Exercise brief: Which lines in the data below contain the string "links", with case counting? Copy each of those lines out in full.

Given data:
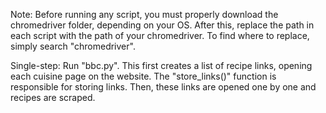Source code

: Note: Before running any script, you must properly download the chromedriver folder, depending on your OS. After this, replace the path in each script with the path of your chromedriver. To find where to replace, simply search "chromedriver".

Single-step: Run "bbc.py". This first creates a list of recipe links, opening each cuisine page on the website.
The "store_links()" function is responsible for storing links.
Then, these links are opened one by one and recipes are scraped.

Solved problem:
Single-step: Run "bbc.py". This first creates a list of recipe links, opening each cuisine page on the website.
The "store_links()" function is responsible for storing links.
Then, these links are opened one by one and recipes are scraped.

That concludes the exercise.